Colon dashed across the parking lot towards a jeep. Jerking his head over his shoulder, he saw who had been firing on the command center. From a distance, it seemed almost human, but the only truly human parts it had were its legs and waist. The mutant had an oversized snake’s head stuffed into a black turtle shell larger than a human torso. Its purple eyes gleamed at him like the laser sights on sniper rifles. Those were its only remotely biological parts. It had two jerky mechanical arms, one with a boat propeller and one with a gardening spade on the end. A double-barreled gun protruded from the middle of its shell. It must use its own infected bones for ammo, Colon thought. He never imagined that microscopic machines could manufacture something out of woodland creatures, and spare parts capable of overpowering America’s finest.

“Run, sir!” shouted a soldier from behind a tree on the edge of the parking lot. Despite the man’s lower rank, Colon followed his advice and scampered for the jeep. He saw the soldier pump out several rounds that bounced off the mutant’s shell. The creature returned fire with a bone fragment that ripped through the tree as if it were an armor-piercing bullet. Luckily, it missed the soldier, who felled the mutant with a clear shot to its snake head.

“Come on in,” Colon shouted to the solder as the brigadier general hopped into the jeep.

When he didn’t hear a response, he looked to where the man had been standing. Colon gawked at the sight of a beast that had been spliced together from a horse and a gator. Snarling at him, it clenched the writhing torso of the soldier in its massive jaws. Blood spurted from the holes its teeth tore into his flesh and cascaded down the creature’s neck.

Colon floored it. He ignored the road and rumbled over the grass towards the airfield. Two projectiles punctured the rear door of the jeep. He glanced in his rearview mirror and saw two of the shelled mutants speed-walking after him with their knees locked so they didn’t tip over. Over near the lagoon, he spotted four more marching through the bomb-proof barrier as if it were nothing but a curtain.

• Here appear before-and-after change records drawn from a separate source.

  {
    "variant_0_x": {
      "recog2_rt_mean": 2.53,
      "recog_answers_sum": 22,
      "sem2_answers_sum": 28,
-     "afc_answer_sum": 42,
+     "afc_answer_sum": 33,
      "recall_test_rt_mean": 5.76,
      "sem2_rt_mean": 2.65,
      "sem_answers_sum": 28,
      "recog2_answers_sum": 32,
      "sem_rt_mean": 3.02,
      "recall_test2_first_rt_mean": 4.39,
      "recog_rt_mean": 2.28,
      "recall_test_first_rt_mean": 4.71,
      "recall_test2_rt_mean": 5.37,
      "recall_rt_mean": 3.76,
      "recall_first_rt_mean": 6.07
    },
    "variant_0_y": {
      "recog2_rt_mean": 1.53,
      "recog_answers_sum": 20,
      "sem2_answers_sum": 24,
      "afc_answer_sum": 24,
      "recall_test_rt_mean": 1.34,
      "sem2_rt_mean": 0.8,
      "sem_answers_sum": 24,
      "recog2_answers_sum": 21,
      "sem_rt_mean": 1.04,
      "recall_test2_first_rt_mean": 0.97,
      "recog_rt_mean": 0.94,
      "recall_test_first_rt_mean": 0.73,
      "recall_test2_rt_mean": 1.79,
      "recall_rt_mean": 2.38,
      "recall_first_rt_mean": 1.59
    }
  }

When Colon reached the airfield, he found a couple hundred soldiers waiting for him-a fraction of Patrick’s original strength. They formed a shield in front of the civilians, who lay flat on their bellies. That wouldn’t save them if the second line of defense faired as poorly as the first line had, Colon thought. And the formation prevented them from boarding the helicopters. No one would survive unless they made a stand.

His wife and son were in that terrified mass somewhere. There were so many manes of silky black hair and boys with buzz cuts that he couldn’t tell his family apart. He nearly shouted their names, but he bit his tongue before acting so selfishly. Each life on that airfield was the most important thing in the world to somebody. Some of those family members had already lost their loved ones to the horde, and were yet to find out.

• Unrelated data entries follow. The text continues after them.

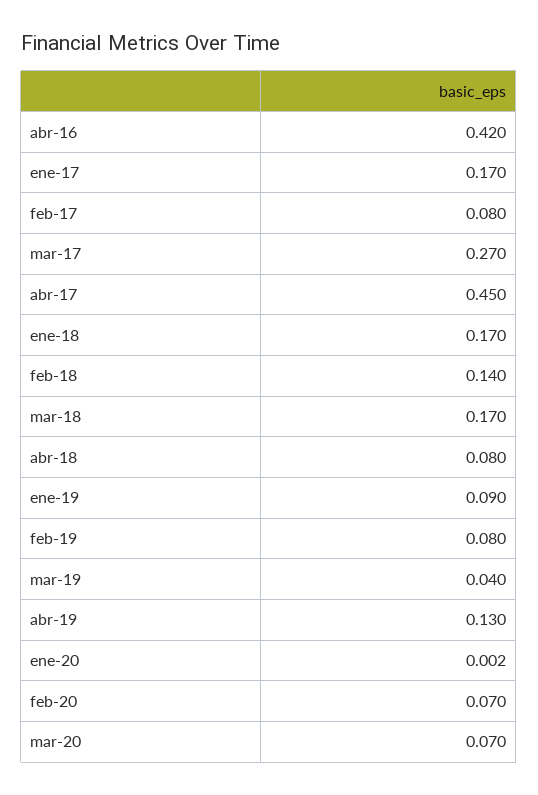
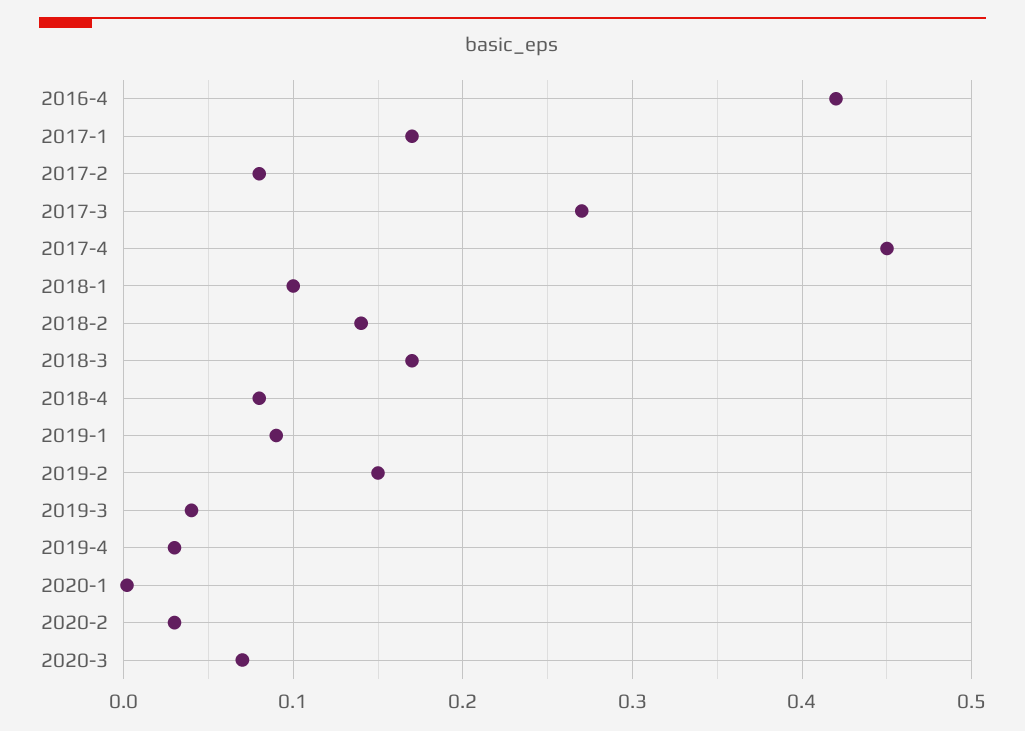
  {
    "abr-16": 0.42,
    "ene-17": 0.17,
    "feb-17": 0.08,
    "mar-17": 0.27,
    "abr-17": 0.45,
-   "ene-18": 0.17,
+   "ene-18": 0.1,
    "feb-18": 0.14,
    "mar-18": 0.17,
    "abr-18": 0.08,
    "ene-19": 0.09,
-   "feb-19": 0.08,
+   "feb-19": 0.15,
    "mar-19": 0.04,
-   "abr-19": 0.13,
+   "abr-19": 0.03,
    "ene-20": 0.002,
-   "feb-20": 0.07,
+   "feb-20": 0.03,
    "mar-20": 0.07
  }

A captain saluted Colon when he stepped down from his jeep. Before he could issue a single order, the eyes of every human on base were drawn to the west side of the airfield. The aliens had deployed their army. They reminded Colon of the blocks he gave to his son that had one-third of an animal drawn on each them and could be mixed and matched to form the actual animals or fantasy creatures. In this case, everything had been scrambled. They armored themselves in reptilian scales, fur, metal, and ghastly pale skin. They wielded claws, long teeth, and junkyard scraps converted into shanks. The only feature they all shared was the ravenous purple eyes. Although their heads pointed as straight as sentinels, Colon felt that every single pair of those thousand eyes gazed upon him. They were outnumbered worse than two-to-one against an enemy that had a seemingly endless supply of backup a few hundred feet away.